*Try it*. Repeat the data that follows in full. Do not include the pictures.

*Collected material*.

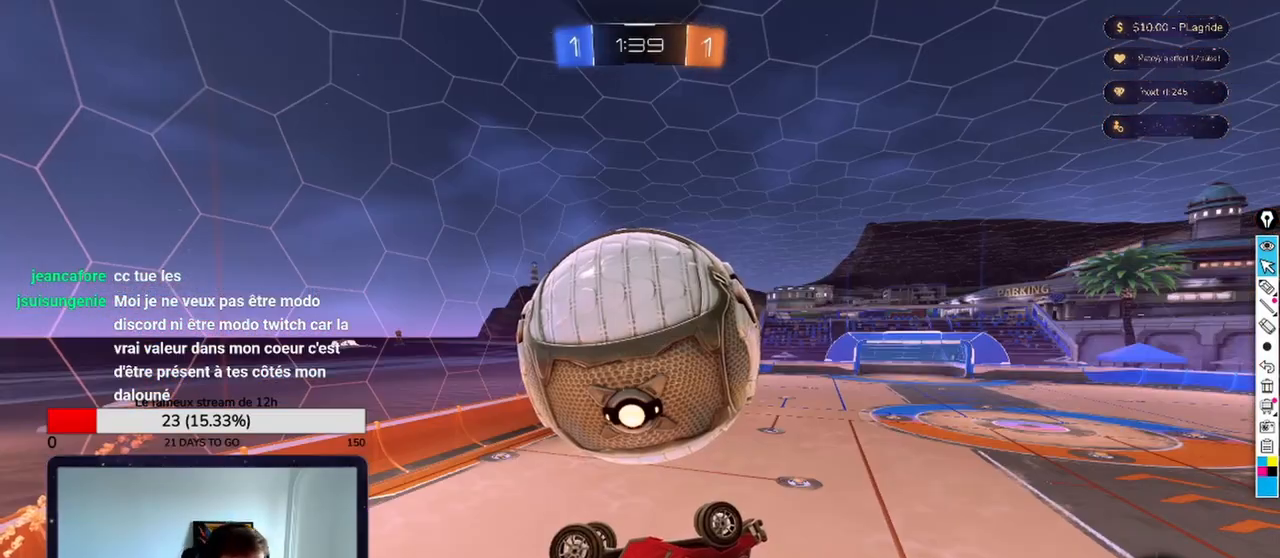
{"buttons": [], "left_stick": "center", "right_stick": "center", "events": []}
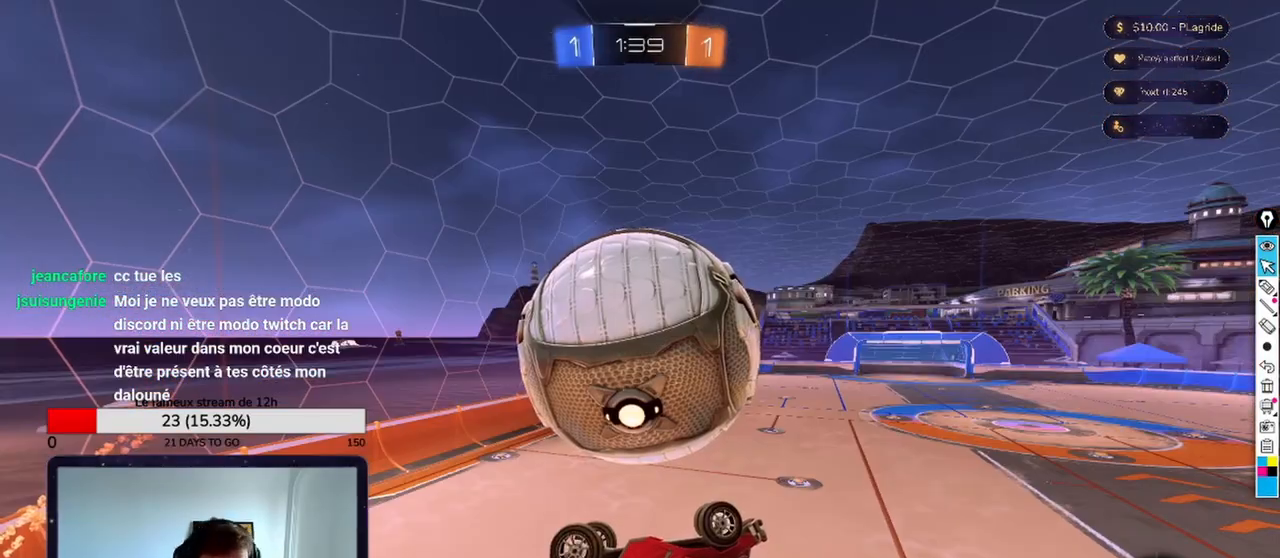
{"buttons": [], "left_stick": "center", "right_stick": "center", "events": []}
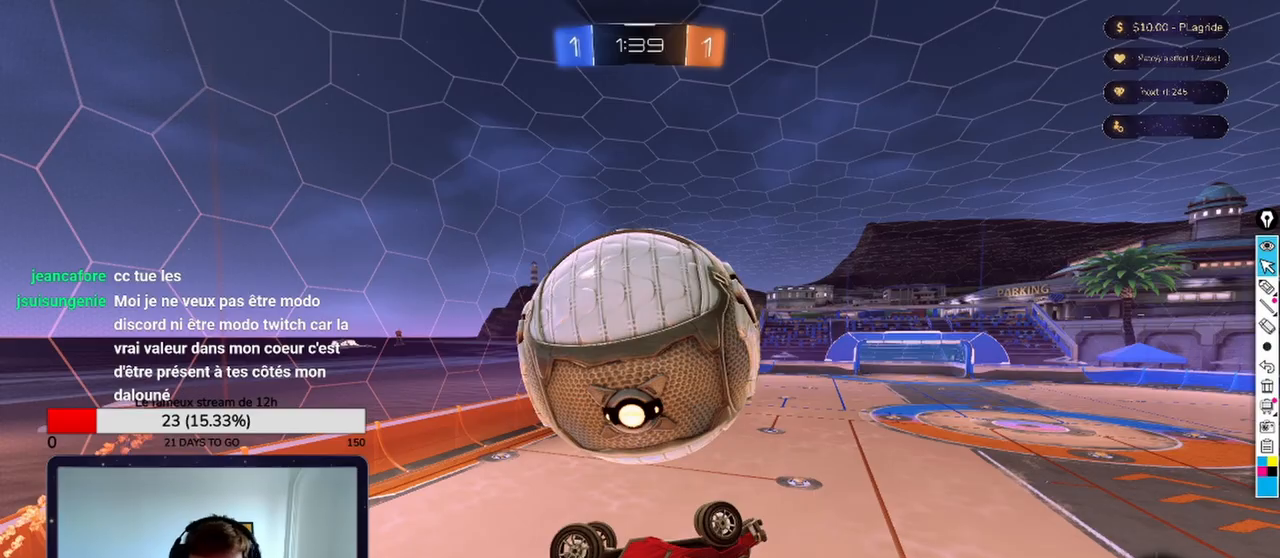
{"buttons": ["A"], "left_stick": "center", "right_stick": "center", "events": [[500, "A", "down"]]}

*Answer space*.
{"buttons": [], "left_stick": "center", "right_stick": "center", "events": []}
{"buttons": [], "left_stick": "center", "right_stick": "center", "events": []}
{"buttons": ["A"], "left_stick": "center", "right_stick": "center", "events": [[500, "A", "down"]]}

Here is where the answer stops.